There has been a fascinating run of sophomore genre efforts of late. Ari Aster went full folk horror with Midsommar, Jordan Peele made the admirably ambitious Us and Jennifer Kent made the brutal revenge thriller The Nightingale. And into the ring re-enters Robert Eggers, whose debut The Witch enthralled and terrified in equal measure. From the woodlands of 17th-century New England to the coast of 19th-century
The film begins with a boat heading towards a lighthouse perched on an unforgiving island. Onboard are a pair of 'wickies', one on his first placement, the other a craggy old hand. From there we watch them go through their tasks to maintain the lighthouse in increasingly treacherous weather. Alcohol is liberally drunk, supplies run low and tempers rise, all to the deafening sound of a fog horn and the increasing sense that something might not be right here.
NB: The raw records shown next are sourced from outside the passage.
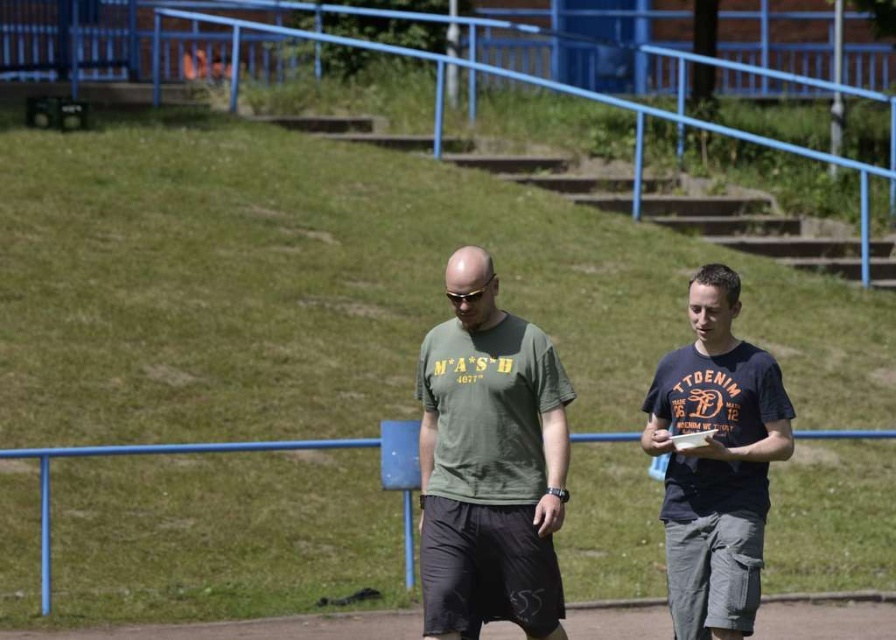
Question: Can you confirm if green matte t-shirt at center is positioned to the left of black matte sunglasses at center?

Choices:
 (A) yes
 (B) no

Answer: (B)

Question: Is blue metal rail at center in front of black matte sunglasses at center?

Choices:
 (A) no
 (B) yes

Answer: (A)

Question: Does green cotton t-shirt at center appear on the right side of dark blue cotton t-shirt at right?

Choices:
 (A) no
 (B) yes

Answer: (A)

Question: Which point appears closest to the camera in this image?

Choices:
 (A) [x=722, y=403]
 (B) [x=390, y=438]
 (C) [x=466, y=296]
 (D) [x=553, y=380]

Answer: (C)

Question: Among these points, which one is nearest to the camera?

Choices:
 (A) (487, 285)
 (B) (713, 605)
 (C) (50, 579)

Answer: (B)

Question: Which point is farther to the camera?

Choices:
 (A) blue metal rail at center
 (B) green cotton t-shirt at center

Answer: (A)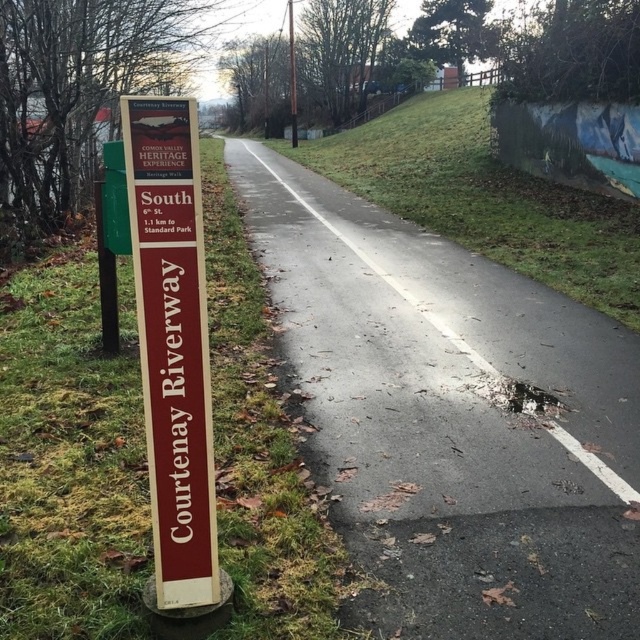
Question: Is the position of green grass at center more distant than that of maroon wood sign at left?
The Lighthouse benefits from a strangely hypnotic atmosphere, drenched in paranoia and dread. For large stretches you can't take your eyes off the screen and the extraordinaire tableaux being crafted. All of this is wrapped in Jarin Blaschke's stunning cinematography. Shot in stark black and white, with an aspect ratio of 1.19:1 (meaning it is close to a box), with often nightmarishly expressionistic lighting, every frame of this film feels like it could be separated and placed in an art gallery. It is understandable that this is the element that has broken through and earned The Lighthouse its single Oscar nomination.
The lack of awards love is a shame given the overall quality of the film. Eggers and his brother once again craft a screenplay seemingly torn from the pages of its setting, with deliciously archaic dialogue for the actors to chew. The impressive authenticity stretches to the setting, with the lighthouse built specifically for this film. Mark Korven's score builds tension effectively, marrying with The Lighthouse's wonderful soundscape, whilst Louise Ford's editing shows why she has one of the most interesting careers of her generation (Wildlife, Thoroughbreds and the upcoming Bad Education). There is a wealth of talent here and it would have been fabulous to have seen the film earn more of a presence amongst its fellow contenders.
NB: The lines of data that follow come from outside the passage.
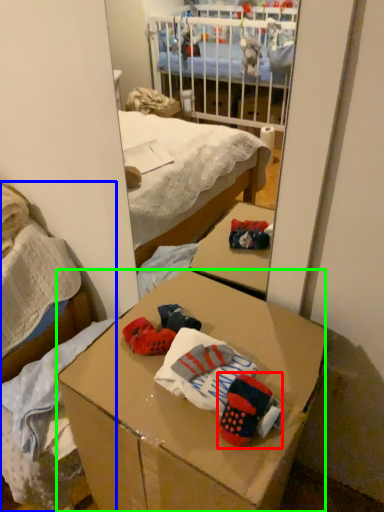
Question: Estimate the real-world distances between objects in this image. Which object is closer to toy (highlighted by a red box), bed (highlighted by a blue box) or desk (highlighted by a green box)?

Choices:
 (A) bed
 (B) desk

Answer: (B)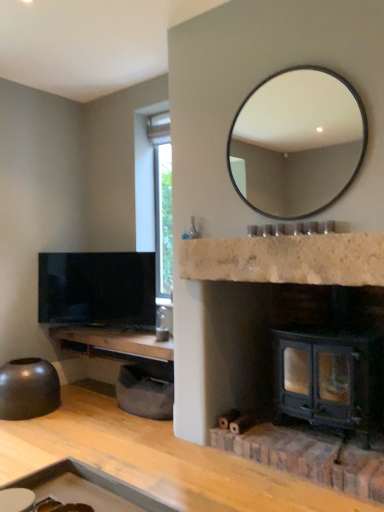
This screenshot has height=512, width=384. In order to click on empty space that is ontop of matte black mirror at upper center in this screenshot , I will do `click(294, 64)`.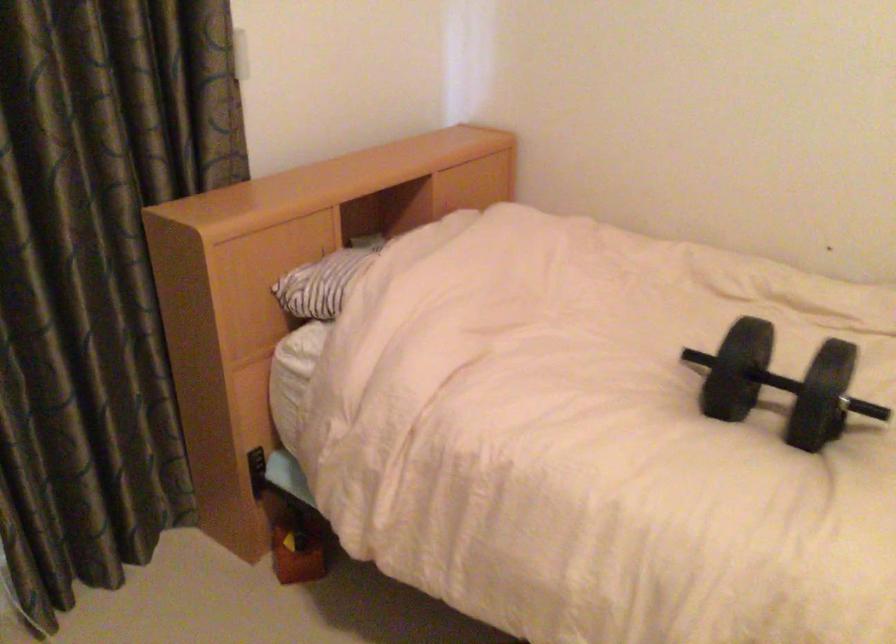
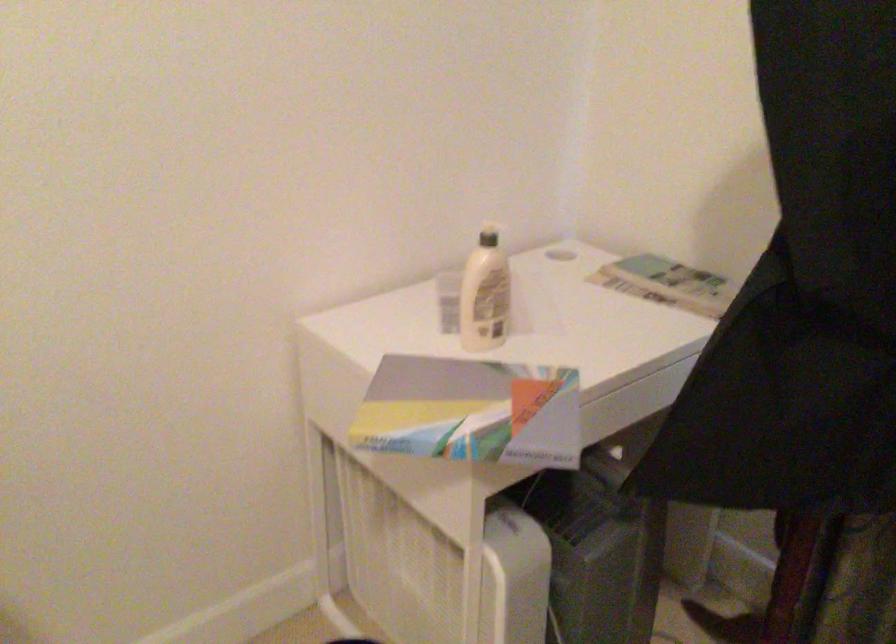
The first image is from the beginning of the video and the second image is from the end. How did the camera likely rotate when shooting the video?

The camera's rotation is toward left-down.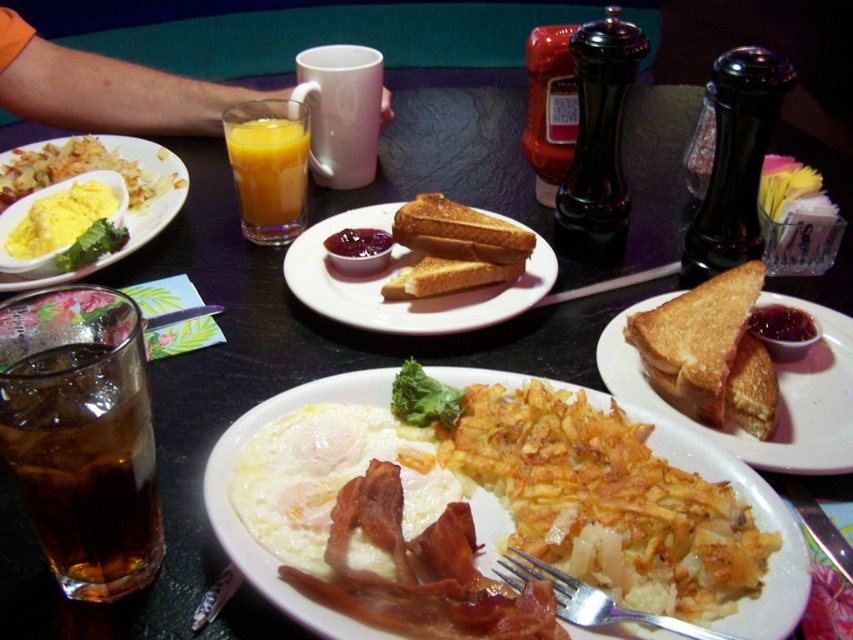
Describe the element at coordinates (329, 476) in the screenshot. I see `white fried egg at center` at that location.

Does white fried egg at center appear over slightly toasted bread at center?

No, white fried egg at center is not above slightly toasted bread at center.

Is point (305, 536) less distant than point (834, 380)?

That is True.

Identify the location of white fried egg at center. (329, 476).

Is slightly toasted bread at center behind matte yellow eggs at center?

No.

Between slightly toasted bread at center and matte yellow eggs at center, which one is positioned lower?

slightly toasted bread at center is lower down.

Which is in front, point (619, 353) or point (15, 156)?

Point (619, 353) is in front.

Identify the location of slightly toasted bread at center. point(779,394).

Between point (294, 563) and point (78, 221), which one is positioned in front?

Positioned in front is point (294, 563).

Which is behind, point (311, 512) or point (10, 228)?

The point (10, 228) is more distant.

Image resolution: width=853 pixels, height=640 pixels. I want to click on white fried egg at center, so click(329, 476).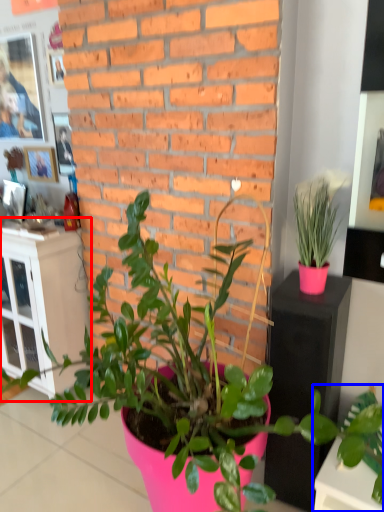
Question: Among these objects, which one is farthest to the camera, file cabinet (highlighted by a red box) or houseplant (highlighted by a blue box)?

Choices:
 (A) file cabinet
 (B) houseplant

Answer: (A)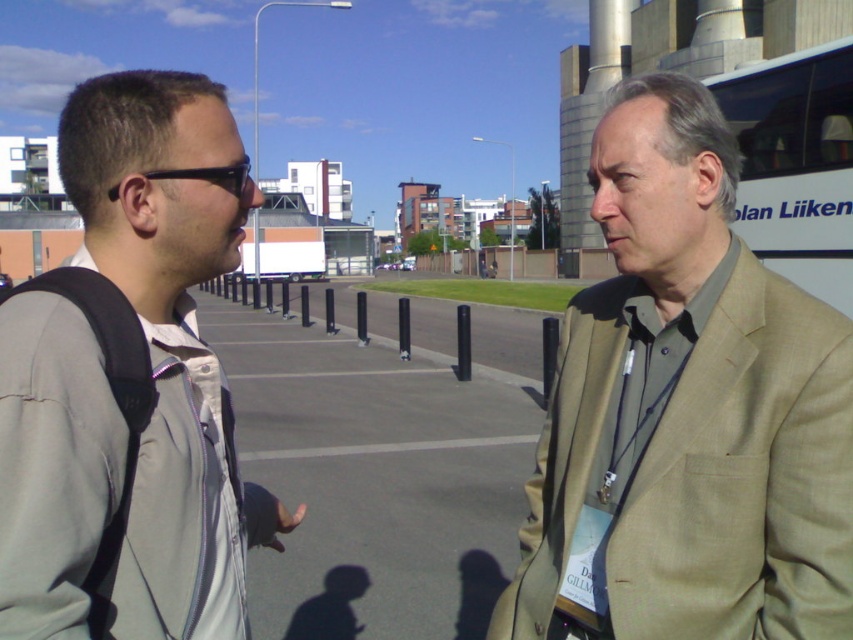
Is tan fabric suit at right shorter than white matte bus at right?

Indeed, tan fabric suit at right has a lesser height compared to white matte bus at right.

Which is more to the left, tan fabric suit at right or white matte bus at right?

Positioned to the left is tan fabric suit at right.

The height and width of the screenshot is (640, 853). Describe the element at coordinates (686, 413) in the screenshot. I see `tan fabric suit at right` at that location.

Locate an element on the screen. Image resolution: width=853 pixels, height=640 pixels. tan fabric suit at right is located at coordinates (686, 413).

Which is more to the right, black asphalt parking lot at center or white matte bus at right?

Positioned to the right is white matte bus at right.

Which is behind, point (352, 596) or point (850, 253)?

Point (850, 253)

At what (x,y) coordinates should I click in order to perform the action: click on black asphalt parking lot at center. Please return your answer as a coordinate pair (x, y). Looking at the image, I should click on (374, 481).

Identify the location of black asphalt parking lot at center. The width and height of the screenshot is (853, 640). (374, 481).

Does point (848, 307) lie in front of point (238, 186)?

No.

Find the location of a particular element. white matte bus at right is located at coordinates (796, 164).

Where is `white matte bus at right`? Image resolution: width=853 pixels, height=640 pixels. white matte bus at right is located at coordinates (796, 164).

Where is `white matte bus at right`? Image resolution: width=853 pixels, height=640 pixels. white matte bus at right is located at coordinates (796, 164).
The film is essentially a two-hander and there is an unvarnished quality to the lead turn. Robert Pattinson continues his run of impressive performances that test the very foundation of his star persona. His character becomes increasingly dislikeable as proceedings escalate and there is a hint of Jack Nicholson's Jack Torrance to Pattinson. Willem Dafoe, on the other hand, morphs from a repugnant caricature of a salty sailor (quaffing drink, farting away, burst into shanties) into a far more pitiable figure. There is a line that caught me off-guard with the melancholy behind its absurdity. Together they play off each other, crafting a potent chemistry that feels a fascinating deconstruction of masculinity.
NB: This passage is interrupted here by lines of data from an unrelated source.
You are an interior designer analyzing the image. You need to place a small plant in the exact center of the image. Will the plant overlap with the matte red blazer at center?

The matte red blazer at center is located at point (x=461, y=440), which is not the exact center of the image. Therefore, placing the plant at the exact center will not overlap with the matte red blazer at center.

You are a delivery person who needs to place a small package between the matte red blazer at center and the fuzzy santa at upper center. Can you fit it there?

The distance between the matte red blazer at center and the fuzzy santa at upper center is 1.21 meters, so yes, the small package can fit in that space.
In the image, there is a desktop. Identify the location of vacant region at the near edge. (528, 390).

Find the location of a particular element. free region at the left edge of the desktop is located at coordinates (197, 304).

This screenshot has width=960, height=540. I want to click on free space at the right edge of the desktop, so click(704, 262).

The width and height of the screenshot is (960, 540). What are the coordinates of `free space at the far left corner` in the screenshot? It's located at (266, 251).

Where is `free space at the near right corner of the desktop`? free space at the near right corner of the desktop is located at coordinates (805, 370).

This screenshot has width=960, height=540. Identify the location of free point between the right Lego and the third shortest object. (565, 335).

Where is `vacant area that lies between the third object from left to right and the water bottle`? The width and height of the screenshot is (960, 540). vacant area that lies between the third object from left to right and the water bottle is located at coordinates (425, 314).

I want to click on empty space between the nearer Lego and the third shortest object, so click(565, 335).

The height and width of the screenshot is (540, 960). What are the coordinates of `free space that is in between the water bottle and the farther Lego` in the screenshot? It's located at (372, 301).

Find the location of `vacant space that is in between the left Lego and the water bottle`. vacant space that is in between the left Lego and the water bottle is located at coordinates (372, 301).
The Lighthouse is a marvellously unapproachable film. It offers little of the thrill of a mainstream horror (no jump scares or genre tropes here) and ends offering few answers of the mysteries that lie within. Is the film just a tale of two men going slowly mad in a confined space? Or is there something more? There are delights that I won't ruin here, but if you can endure the test this film represents, you will leave transfixed and beguiled. And a lot more nervous of seagulls. This really is a terrific work.